Building a Local Knowledge Worker with LLMs

Catch up

It has been a moment since writing a blog post. I recently built out an iOS app for tracking my weightlifting and running. After programming on the project in my free time for two months, I needed a break. So my attention turned back to using my local machine's gpu to explore the world of large language models (LLMs) and how they can be personalized with our own data privately.

Building a Local Knowledge Worker with LLMs

Before my dive into the iOS app, I was working on fine-tuning a local large language model (LLM) directly on my Linux desktop.
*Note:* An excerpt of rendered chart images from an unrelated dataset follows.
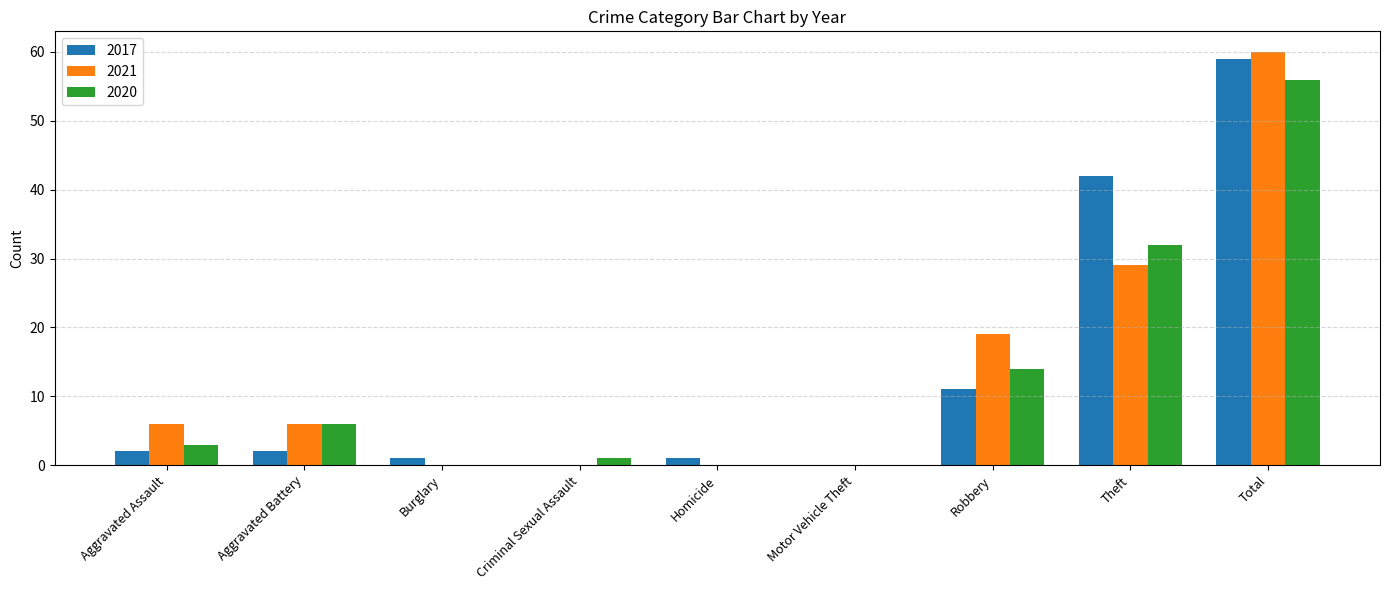

What is the average value of the 2021 series?

13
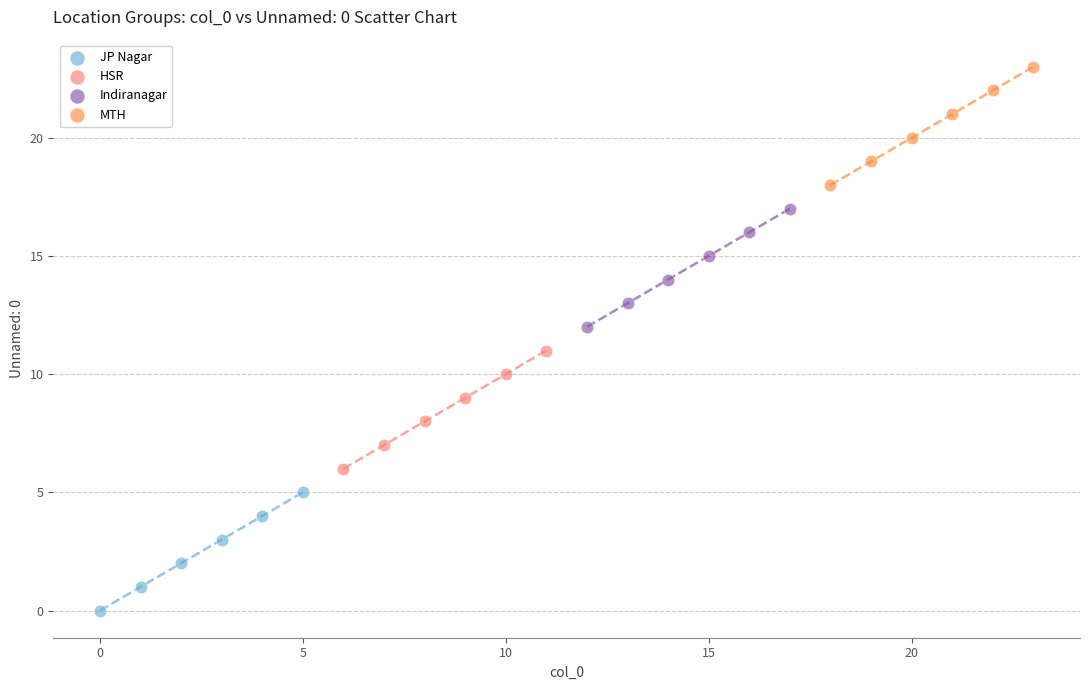

Which series contains the highest Y value?

MTH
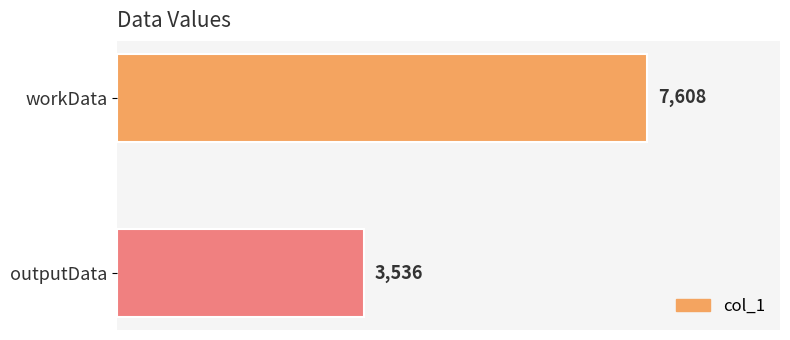

Reading bottom to top, transcribe all the data shown in this chart.

3536	7608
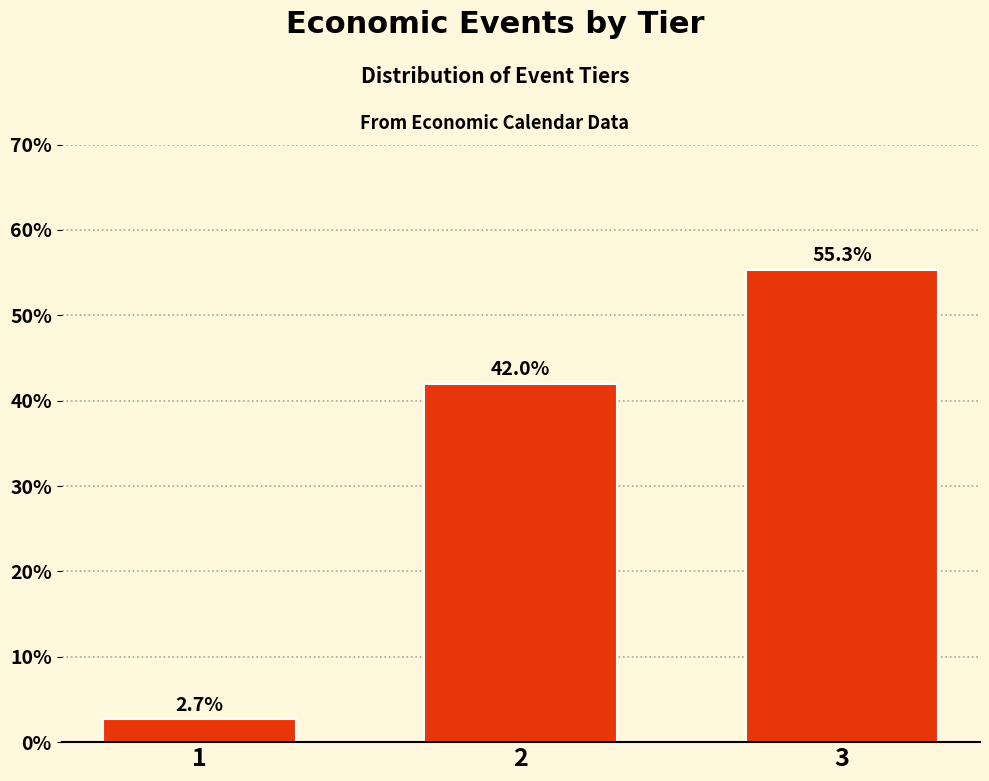

Reading left to right, transcribe all the data shown in this chart.

1=2.7	2=42.0	3=55.3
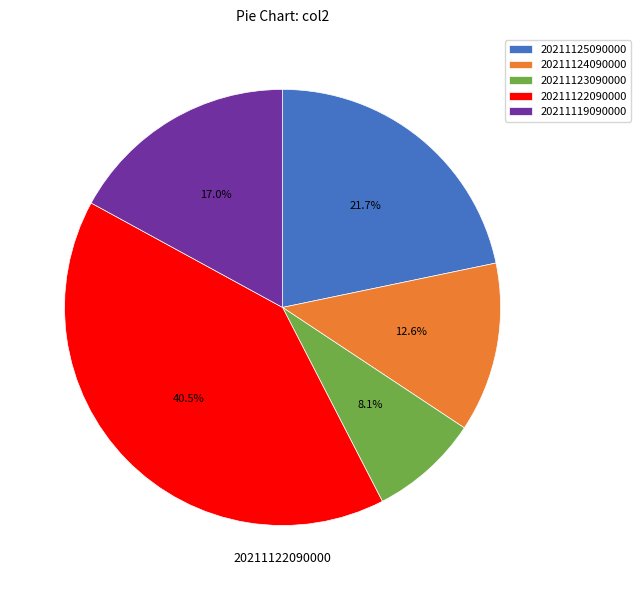

Is there a majority slice in this chart?

No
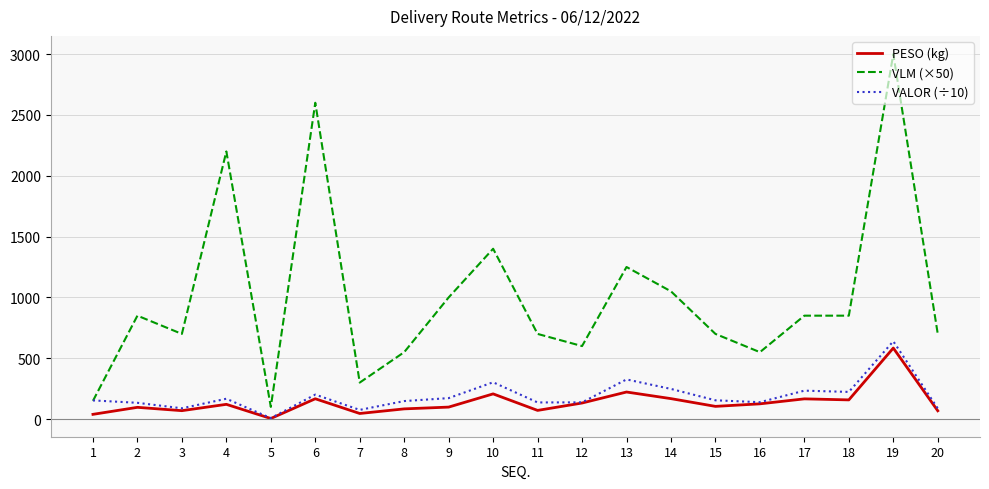

True or false: VLM (×50) and PESO (kg) cross at least once.

False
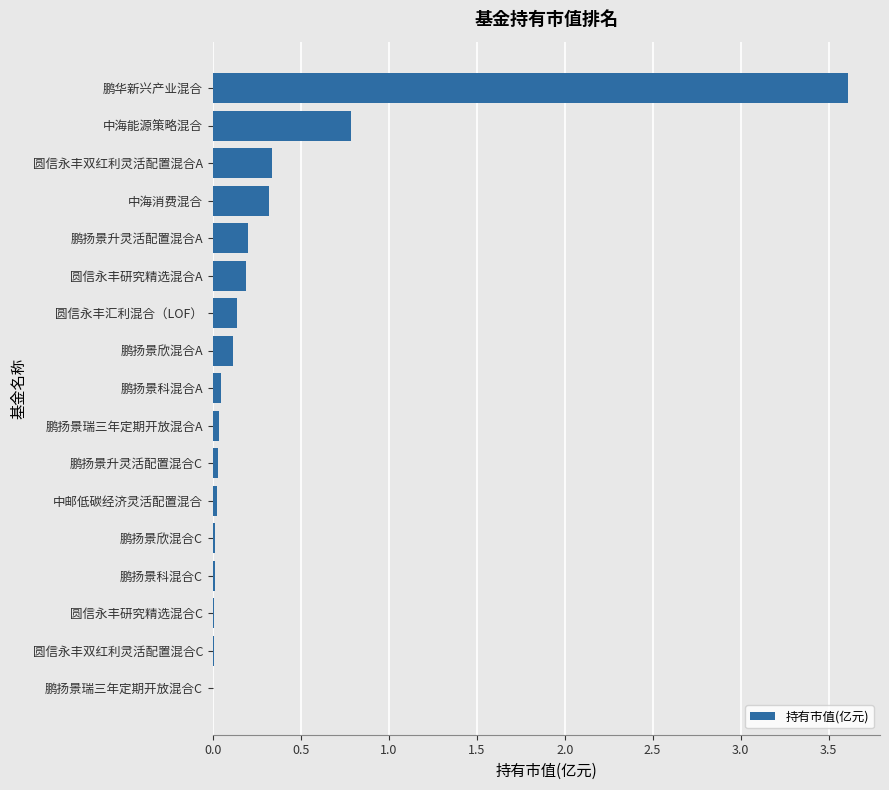

Where is the data nearest to the value 1?

中海能源策略混合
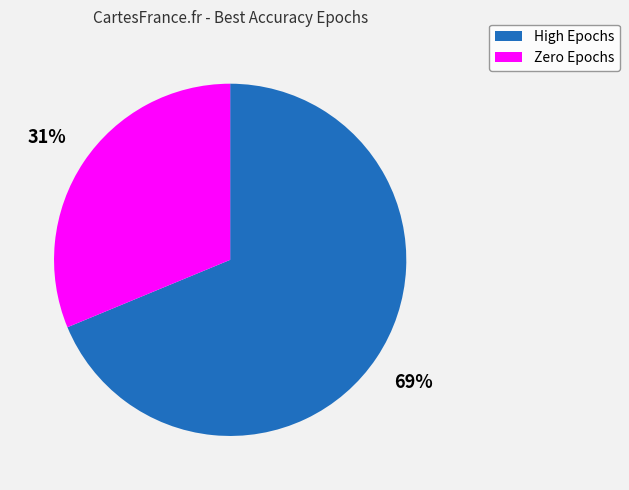

To the nearest percent, what is the average slice percentage?

50%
My initial focus was on autonomous vehicles—experimenting with how self-driving car models are trained using real-world data.

But eventually, I shifted my attention toward large language models and how we can personalize them with our own data.

Round One: Manual Data Injection (and Failure)

My first attempt at personalizing an LLM involved manually injecting data into the model. I quickly realized this was more complex than expected and, honestly, didn’t get great results. But I wasn’t discouraged—I saw it as a learning opportunity and began planning a more structured second attempt.

Round Two: The Knowledge Worker

This time, I set out to build something I call a Knowledge Worker—a local, command-line-based assistant powered by a language model running entirely on my machine. The idea was simple but powerful: install a local LLM, ingest domain-specific documents (like PDFs), and fine-tune or customize the model to answer questions with high context-awareness.

The Stack

Here’s what I used to build it:

Model: LLaMA 2 7B Chat (Q2_K GGUF format), downloaded from Hugging Face
Model Loader: llama-cpp-python to run the model locally via CPU/GPU
Vector DB: ChromaDB for storing and retrieving embeddings
Embedding Models: Sentence Transformers
Tooling: LangChain for orchestration
Document Parsing: unstructured for extracting text from PDFs
Agents & Search: CrewAI and duckduckgo-search to enable real-time web research

The Workflow

Load a Model

I used llama-cpp-python to load my quantized LLaMA 2 model entirely offline.

Ingest Documents

I fed the app a few PDF documents—mostly training guides and exercise science research. Using LangChain and ChromaDB, I parsed and embedded the contents into a vector database.

Question Answering

Once indexed, I could query the system about specific training methodologies. For example, I asked it to summarize a trainer’s workout philosophy, and it returned detailed, contextually accurate answers.

Chaining with Research Agents

To go beyond static document analysis, I added CrewAI agents equipped with DuckDuckGo search. This allowed the assistant to combine internal knowledge (from PDFs) with fresh data from the web in a single response chain.

Why This Matters

Many want the power of AI without relying on external APIs or exposing sensitive data. A locally hosted model that can read internal docs, scan the web, and generate actionable insights could supercharge internal workflows, research, and decision-making—all while preserving privacy.